Machine-readable hardware designs
══════════
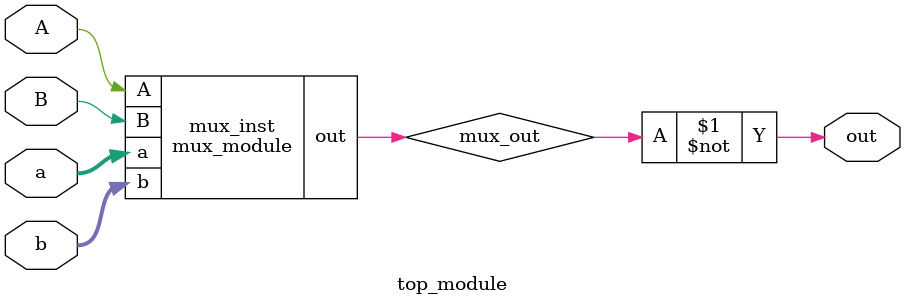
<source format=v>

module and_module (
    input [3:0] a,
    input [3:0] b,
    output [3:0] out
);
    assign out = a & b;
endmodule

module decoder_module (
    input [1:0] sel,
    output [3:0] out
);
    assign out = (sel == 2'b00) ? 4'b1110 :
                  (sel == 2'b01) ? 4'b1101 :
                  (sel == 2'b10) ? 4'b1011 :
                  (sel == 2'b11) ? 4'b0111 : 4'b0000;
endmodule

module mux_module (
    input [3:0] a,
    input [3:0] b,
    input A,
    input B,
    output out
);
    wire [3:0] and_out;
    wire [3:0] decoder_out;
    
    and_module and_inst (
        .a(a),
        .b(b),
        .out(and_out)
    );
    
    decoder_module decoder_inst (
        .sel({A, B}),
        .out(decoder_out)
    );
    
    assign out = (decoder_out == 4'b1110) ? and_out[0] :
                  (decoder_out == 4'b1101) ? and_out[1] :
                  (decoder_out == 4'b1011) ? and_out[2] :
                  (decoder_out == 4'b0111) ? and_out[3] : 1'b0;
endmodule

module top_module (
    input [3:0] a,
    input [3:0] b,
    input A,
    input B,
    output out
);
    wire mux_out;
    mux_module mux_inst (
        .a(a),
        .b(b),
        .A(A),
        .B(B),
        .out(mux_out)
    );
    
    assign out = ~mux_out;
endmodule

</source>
══════════
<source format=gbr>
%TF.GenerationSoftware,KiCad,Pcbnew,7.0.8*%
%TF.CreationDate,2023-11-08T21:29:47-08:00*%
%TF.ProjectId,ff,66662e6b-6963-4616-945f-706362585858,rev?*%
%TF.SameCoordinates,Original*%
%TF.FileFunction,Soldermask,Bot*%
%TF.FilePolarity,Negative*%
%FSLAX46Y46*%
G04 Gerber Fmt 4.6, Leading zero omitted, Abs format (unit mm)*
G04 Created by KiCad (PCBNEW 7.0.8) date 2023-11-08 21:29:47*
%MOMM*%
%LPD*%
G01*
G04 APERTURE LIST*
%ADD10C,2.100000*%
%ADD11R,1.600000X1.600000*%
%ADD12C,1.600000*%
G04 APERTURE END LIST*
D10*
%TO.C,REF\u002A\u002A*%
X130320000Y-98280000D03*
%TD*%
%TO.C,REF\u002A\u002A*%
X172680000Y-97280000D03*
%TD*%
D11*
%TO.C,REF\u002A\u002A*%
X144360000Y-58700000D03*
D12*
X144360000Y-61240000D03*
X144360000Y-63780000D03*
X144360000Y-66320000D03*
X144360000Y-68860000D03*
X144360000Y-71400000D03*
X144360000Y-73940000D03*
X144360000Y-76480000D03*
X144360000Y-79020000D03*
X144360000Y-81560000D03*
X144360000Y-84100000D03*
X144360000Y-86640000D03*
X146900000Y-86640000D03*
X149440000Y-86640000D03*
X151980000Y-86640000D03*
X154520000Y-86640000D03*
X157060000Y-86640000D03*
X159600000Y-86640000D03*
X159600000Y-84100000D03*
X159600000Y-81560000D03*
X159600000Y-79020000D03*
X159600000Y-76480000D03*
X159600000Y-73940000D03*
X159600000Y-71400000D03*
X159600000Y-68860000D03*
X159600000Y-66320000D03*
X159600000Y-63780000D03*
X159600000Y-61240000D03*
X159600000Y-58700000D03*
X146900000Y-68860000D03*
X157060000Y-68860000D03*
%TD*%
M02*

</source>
══════════
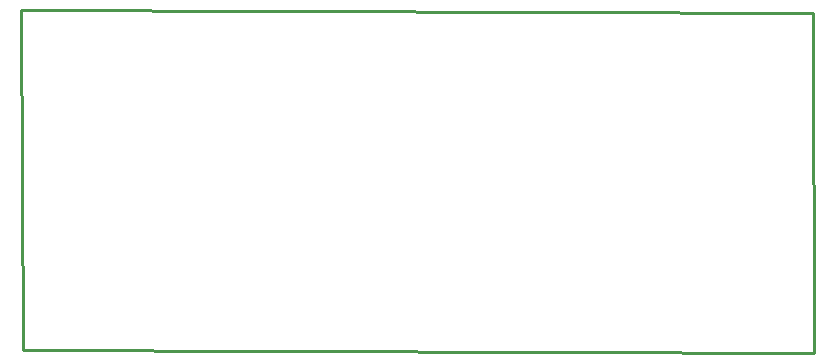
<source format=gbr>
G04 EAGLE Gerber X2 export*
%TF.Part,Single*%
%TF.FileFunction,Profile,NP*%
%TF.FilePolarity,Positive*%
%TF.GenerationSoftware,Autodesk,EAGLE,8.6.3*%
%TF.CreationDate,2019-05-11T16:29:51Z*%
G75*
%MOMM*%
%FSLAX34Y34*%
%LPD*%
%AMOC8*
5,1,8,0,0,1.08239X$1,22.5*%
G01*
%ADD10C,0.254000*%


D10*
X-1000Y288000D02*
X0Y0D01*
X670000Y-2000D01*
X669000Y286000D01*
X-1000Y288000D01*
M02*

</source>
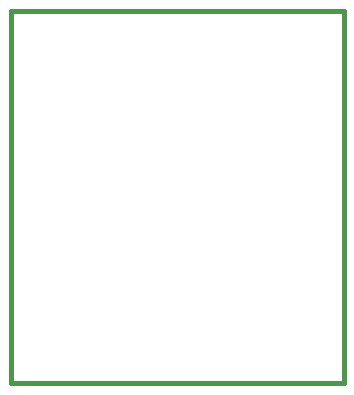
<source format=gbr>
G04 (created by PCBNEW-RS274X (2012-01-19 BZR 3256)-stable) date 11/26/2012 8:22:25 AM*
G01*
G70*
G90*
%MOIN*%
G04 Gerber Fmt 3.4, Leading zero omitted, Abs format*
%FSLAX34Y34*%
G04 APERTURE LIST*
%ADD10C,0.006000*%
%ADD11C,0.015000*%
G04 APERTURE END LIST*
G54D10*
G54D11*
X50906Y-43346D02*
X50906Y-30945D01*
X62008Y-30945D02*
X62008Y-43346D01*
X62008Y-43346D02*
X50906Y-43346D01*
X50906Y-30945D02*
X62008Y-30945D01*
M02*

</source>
══════════
Goal of the exercise –
The result should be every line that contains "wire", copied from the entries.

Written response –
    wire [3:0] and_out;
    wire [3:0] decoder_out;
    wire mux_out;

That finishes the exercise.